Start of DOCUMENT TEXT
Project History
Research Questions
In Democracy in America, de Tocqueville devoted an entire chapter to explaining “why the Americans are so restless in the midst of their prosperity”. The high economic and geographic mobility of nineteenth-century North Americans was widely remarked upon, and it was usually explained by the plentiful availability of land. A half-century later, historian Frederick Jackson Turner formalized thehypothesis that the availability of Western agricultural land created extremely high migration and provided economic opportunity for the surplus labor crowding the urban centers of the East, suppressing movements to organize labor.3 In both the United States and Canada, the impact of the frontier on economic mobility, social structure, politics, and differences between the two nations has been central to historical debates in the past century.28-34 Scholars in both countries have also debated when and how the frontier “closed,” and the social consequences of closure, including declining economic mobility and cross-border migration. Turner’s thesis lost favor in the twentieth century, as historians deemphasized the frontier and began stressing the importance of urban and industrial development.
In the mid-twentieth century, Canadian and U.S. historians began to use the manuscript censuses to trace social and geographic mobility in nineteenth-century communities. At first the studies focused on the rural frontier, and the results seemed consistent with the ideas of de Tocqueville and Turner. When the “new social historians” began to apply the same techniques to urban areas, they found similarly high rates of migration. The urban studies, however, suggested much less upward social mobility than did the frontier analyses. Thernstrom, for example, challenged Turner’s interpretation that migration was a safety valve. He disputed the contention that working-class emigrants from Eastern cities were drawn to better economic opportunity on the agricultural frontier. Rather, he maintained, those workers formed a “floating [labor force of] permanent transients.... buffeted about from city to city.” A migrating underclass continuously in search of work recalled the “tramping journeymen” who roamed the countryside of early industrial England. From the 1960s to the early 1980s, a dozen studies of Canadian and U.S. urban communities agreed that despite high migration, economic opportunity was sharply limited in nineteenthcentury North America, just as it was in Victorian Britain.
End of DOCUMENT TEXT
Start of LISTING
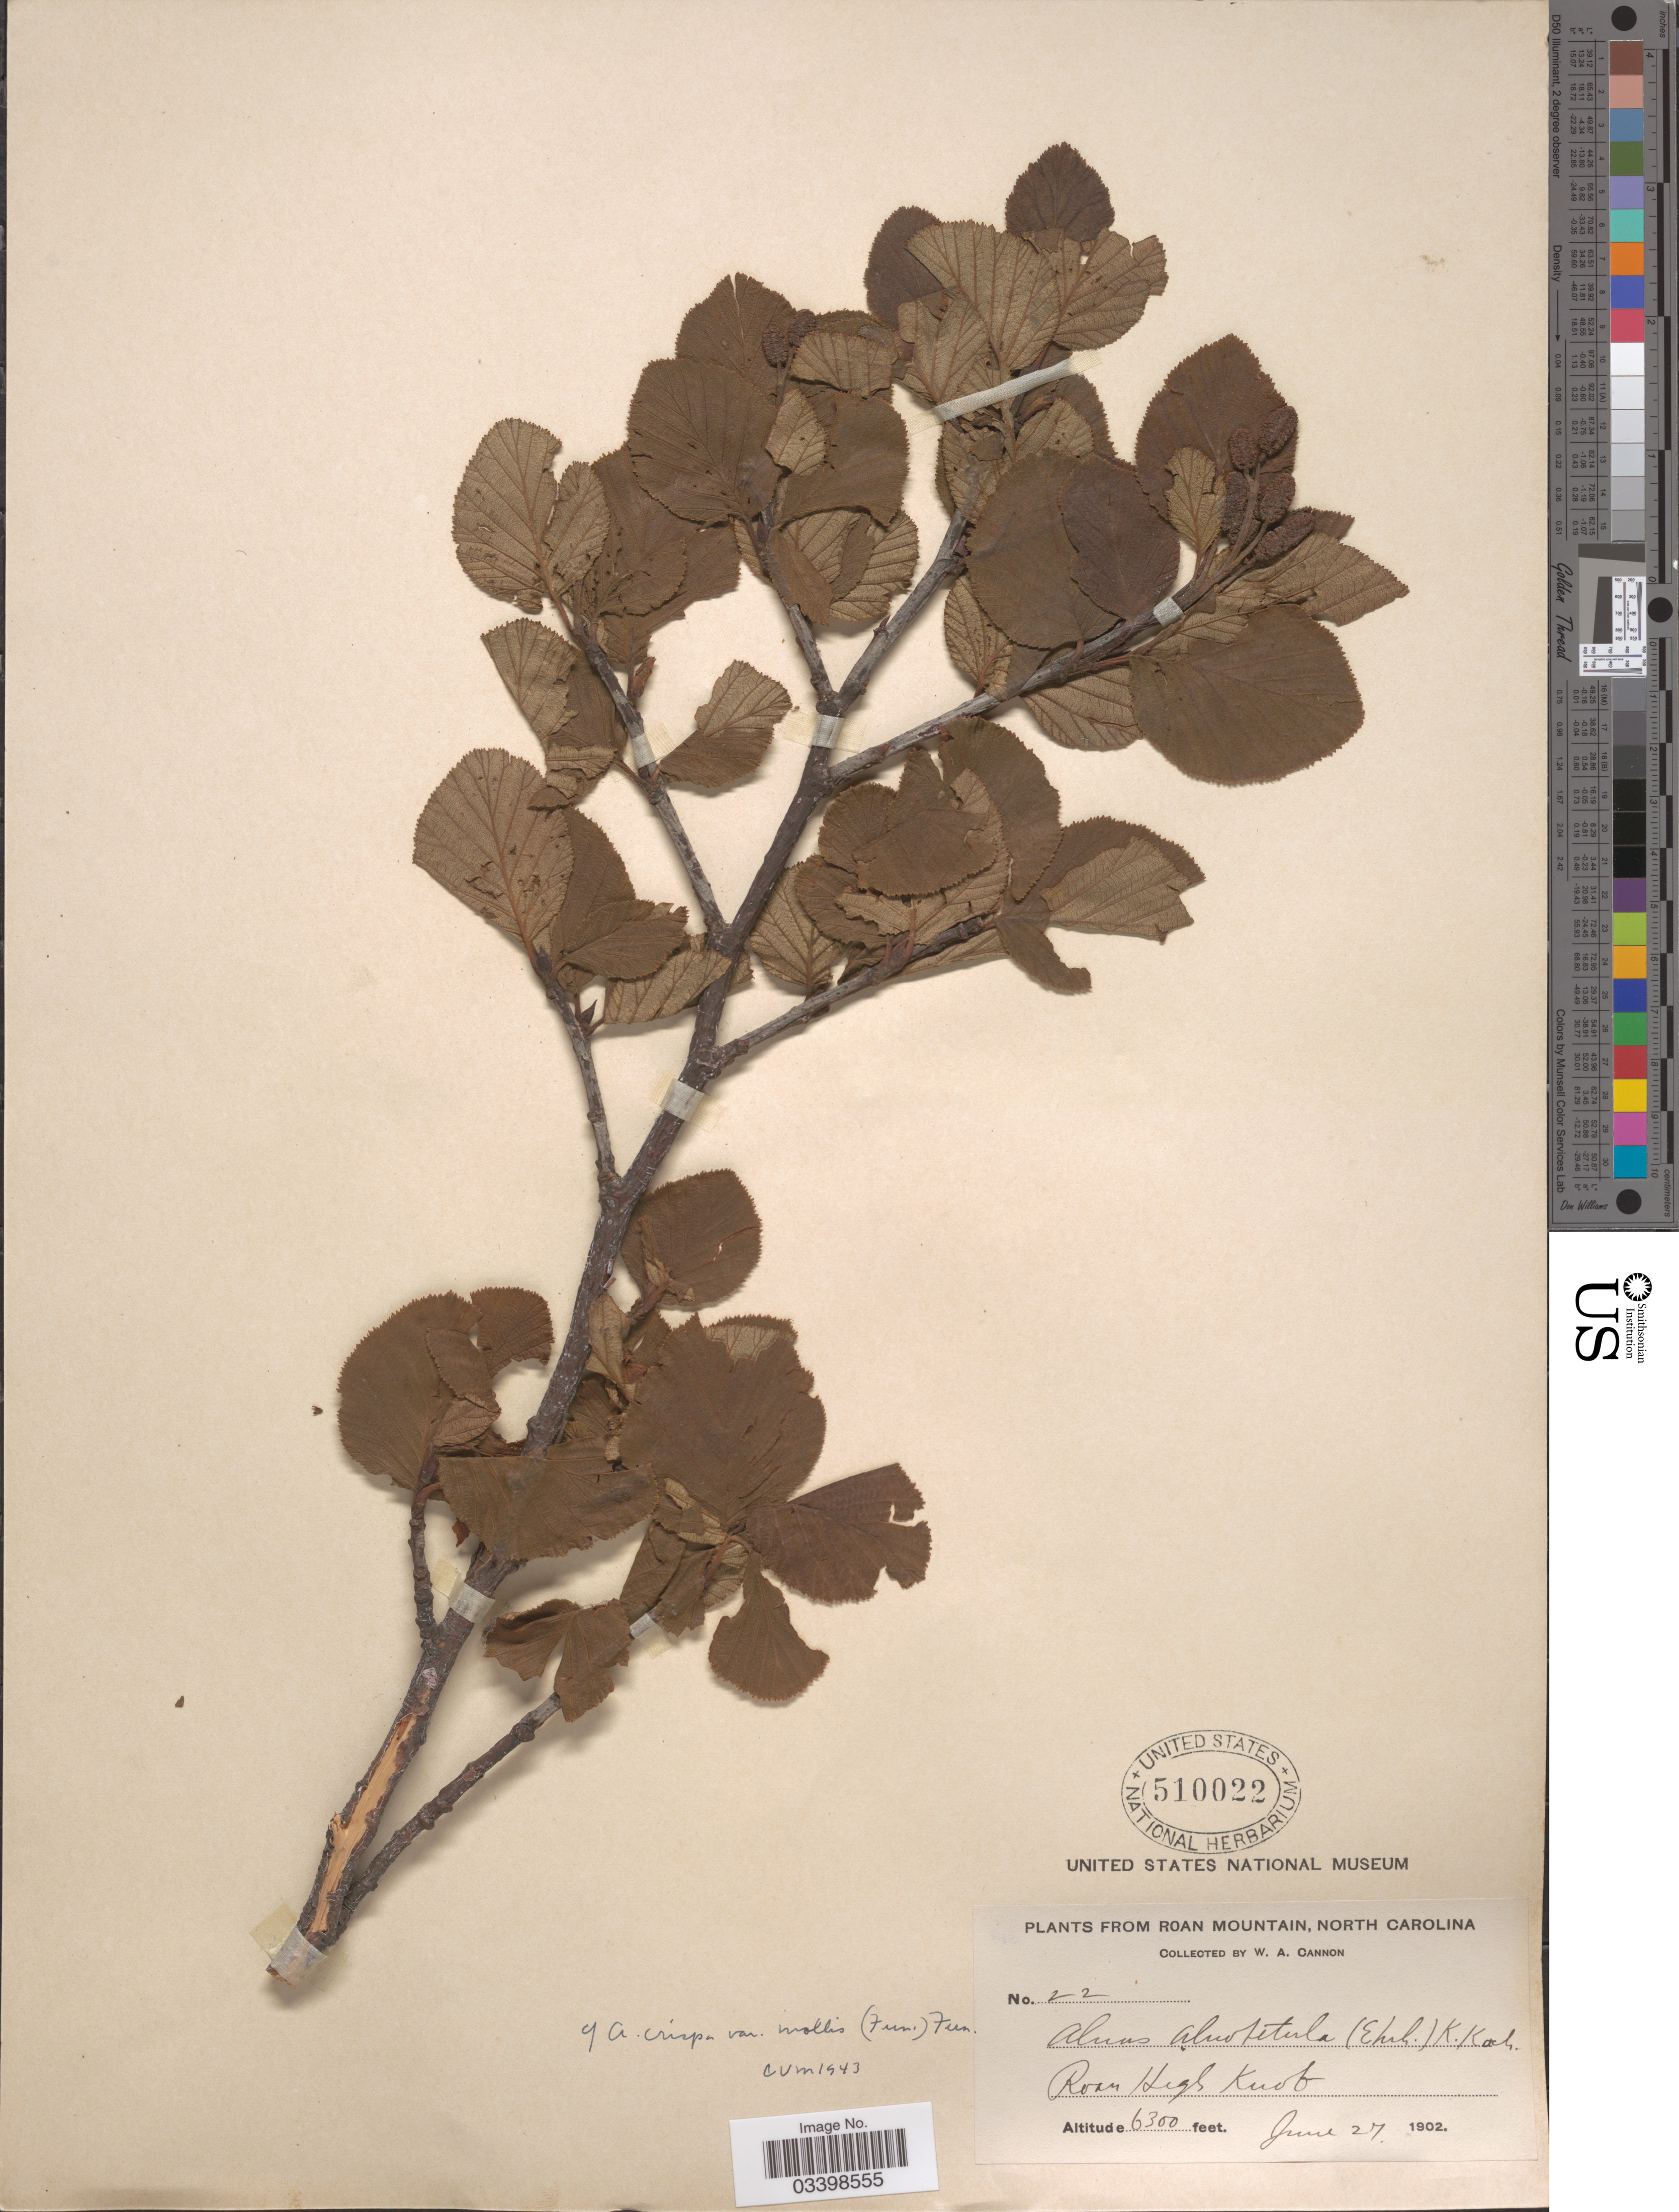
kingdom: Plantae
End of LISTING
Start of LISTING
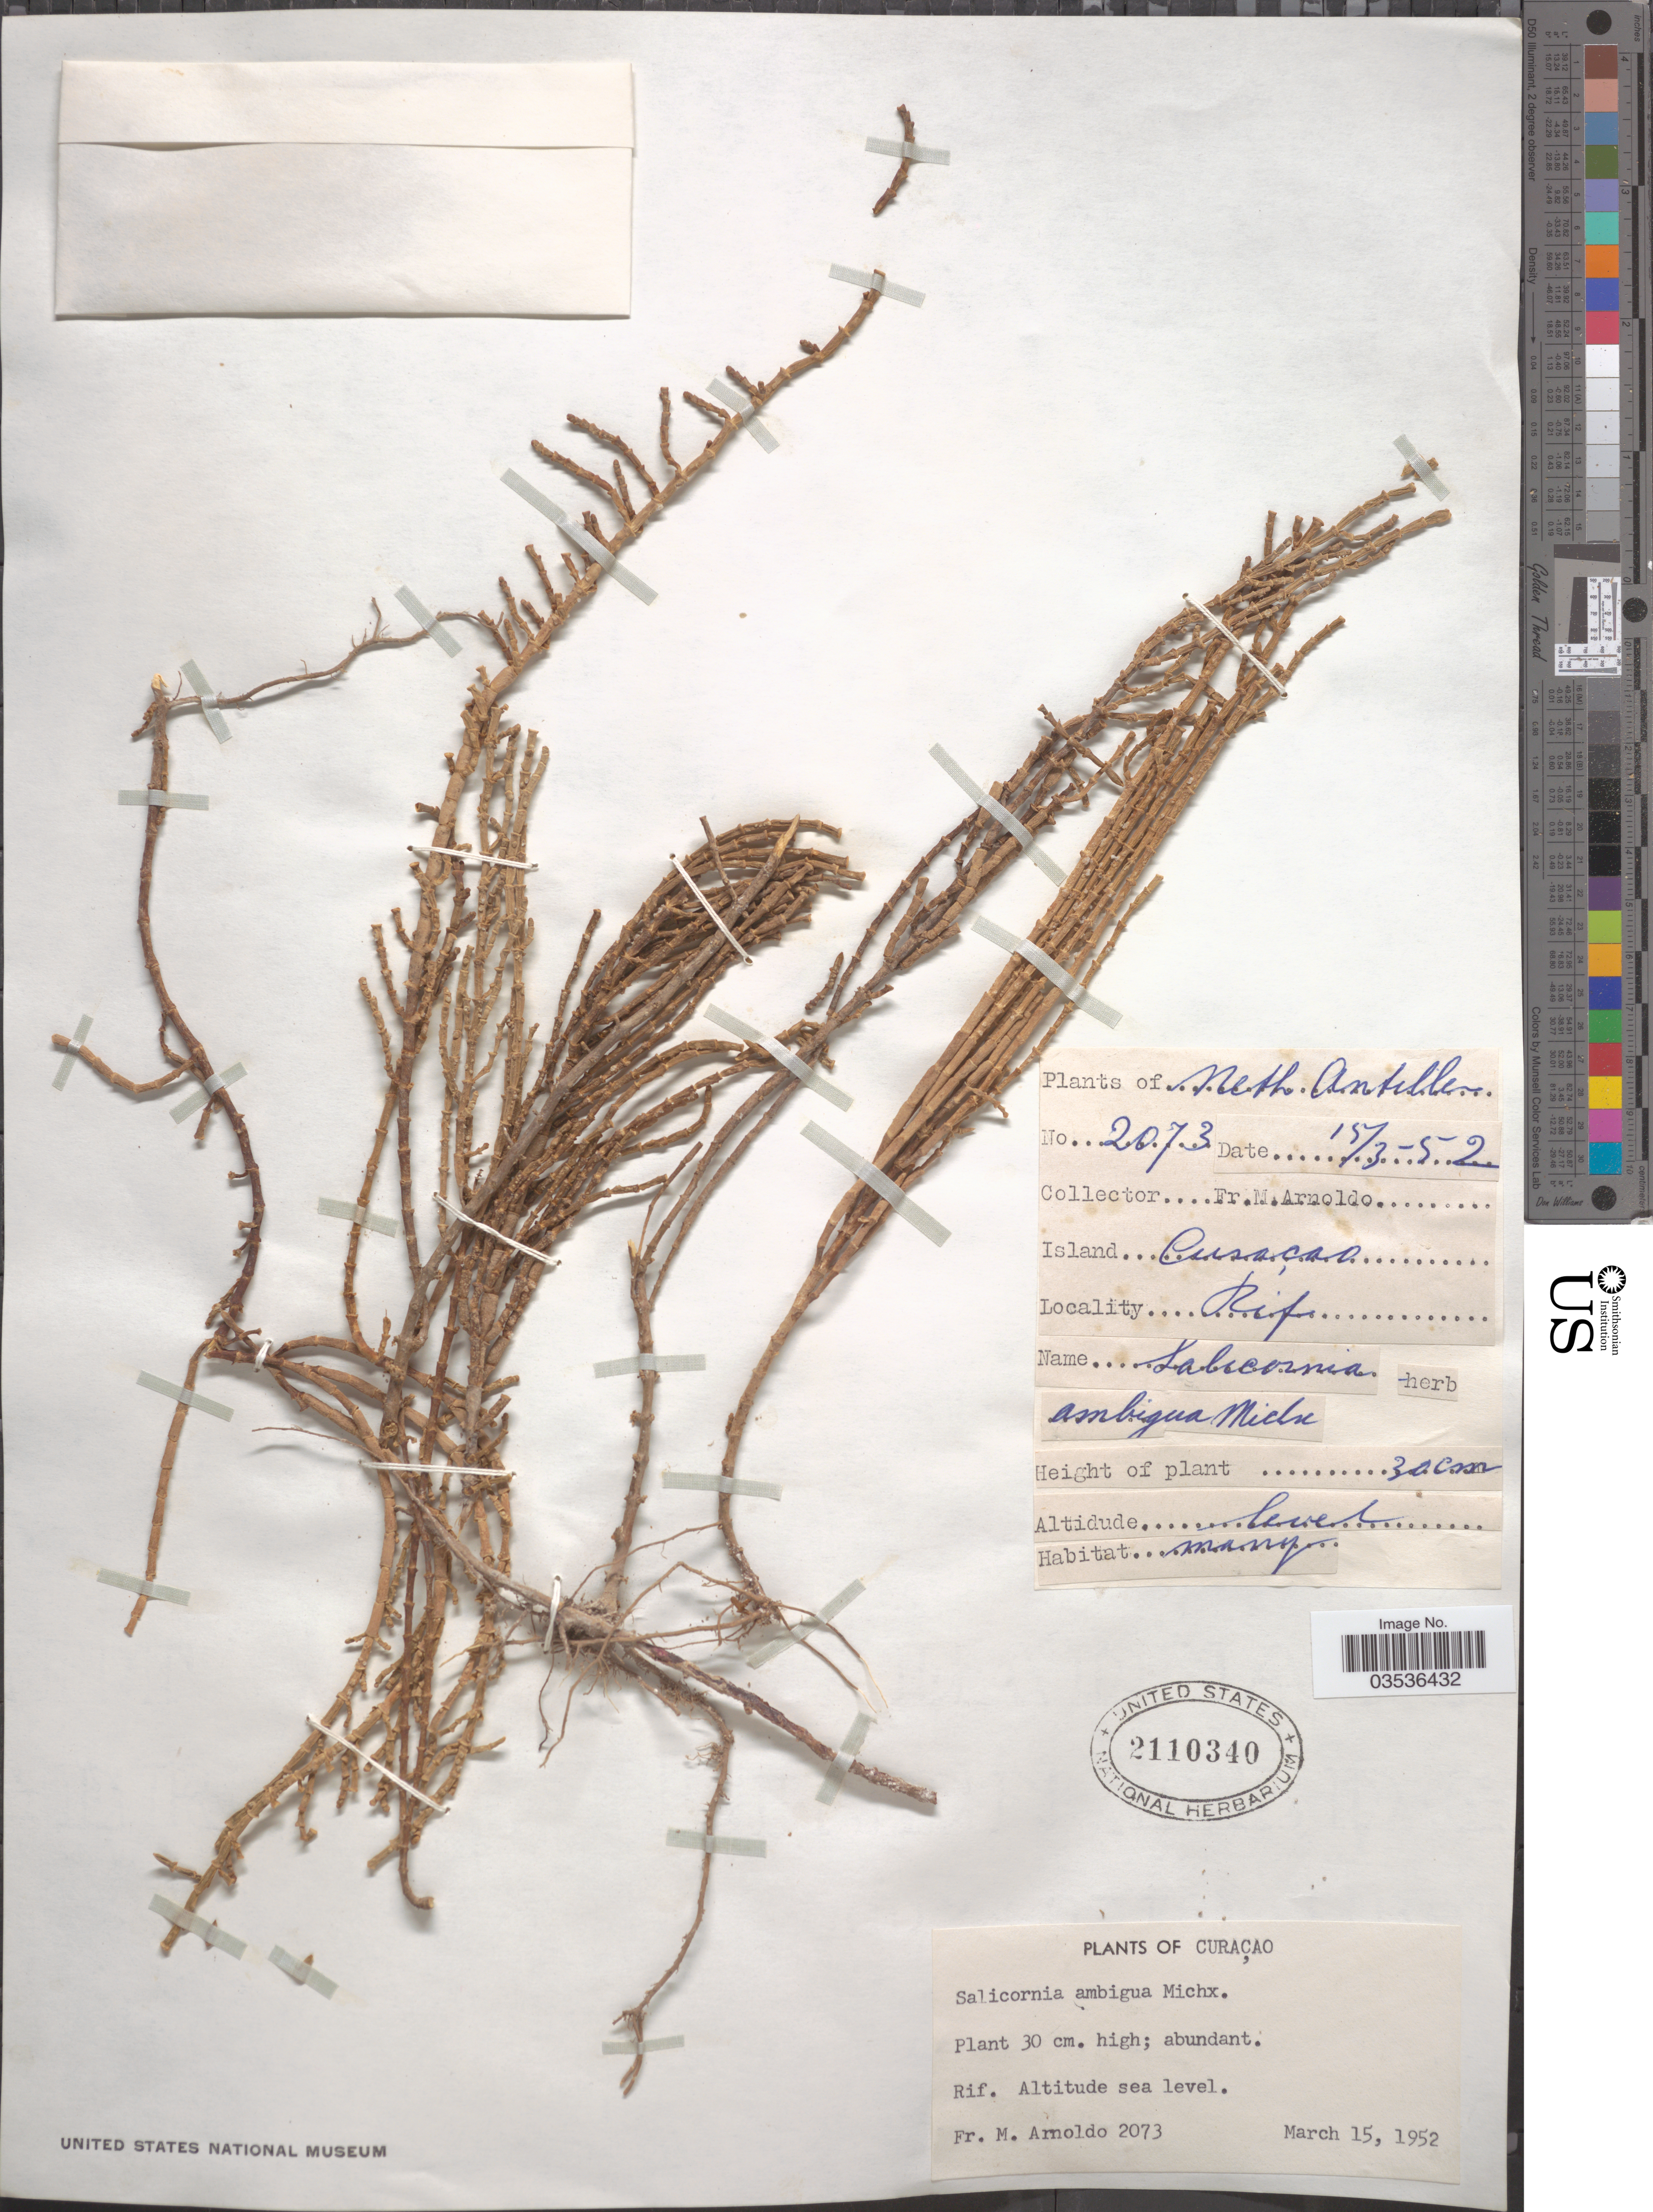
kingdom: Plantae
End of LISTING
• [YOUR TASKS]
1 > In the project history text, how many studies of Canadian and U.S. urban communities agreed that economic opportunity was sharply limited in nineteenth-century North America?
2 > Please write the next part of the project history text, picking up after its final sentence.
The records come from a separate source.

• [TASK-BY-TASK RESULTS]
1 > A dozen.

2 >
Not only did historians challenge the interpretation that nineteenth-century North America was characterized by exceptionally high economic mobility; in addition, social scientists disputed the thesis that geographic mobility was exceptionally high in the nineteenth century. Published crude census data on state and province of birth suggested that internal migration increased substantially over the course of the twentieth century. Twentieth-century social theorists consistently argued that ever-increasing residential mobility has had many adverse consequences, such as reduced family cohesion, social dislocation, disrupted schooling, and health impairment. Increasing residential mobility continues to be widely cited in North American policy debates, including discussion of child immunization law, child support enforcement, political polarization, taxes, and grandparent visitation.
In recent years, prevailing interpretations about nineteenth-century economic opportunity and trends in spatial mobility have again been challenged through analysis of newly available data sources. Ferrie and Long used individual-level national census data from the United States and England to trace long-run trends in economic opportunity and social mobility. Their results suggest that intergenerational occupational mobility was very high in the nineteenth century United States, and much higher than England at the same time. Like Turner, they argue that economic mobility in nineteenth-century America was tied to the availability of cheap land, which drove up wages. Long and Ferrie argue that economic mobility declined in the United States and increased in England between the mid-nineteenth and the latetwentieth centuries, so England now has greater mobility than the United States. Ferrie and others argue that American geographic mobility has declined dramatically over the course of the twentieth century, so the theories and policies predicated on ever-expanding mobility are based on a false premise.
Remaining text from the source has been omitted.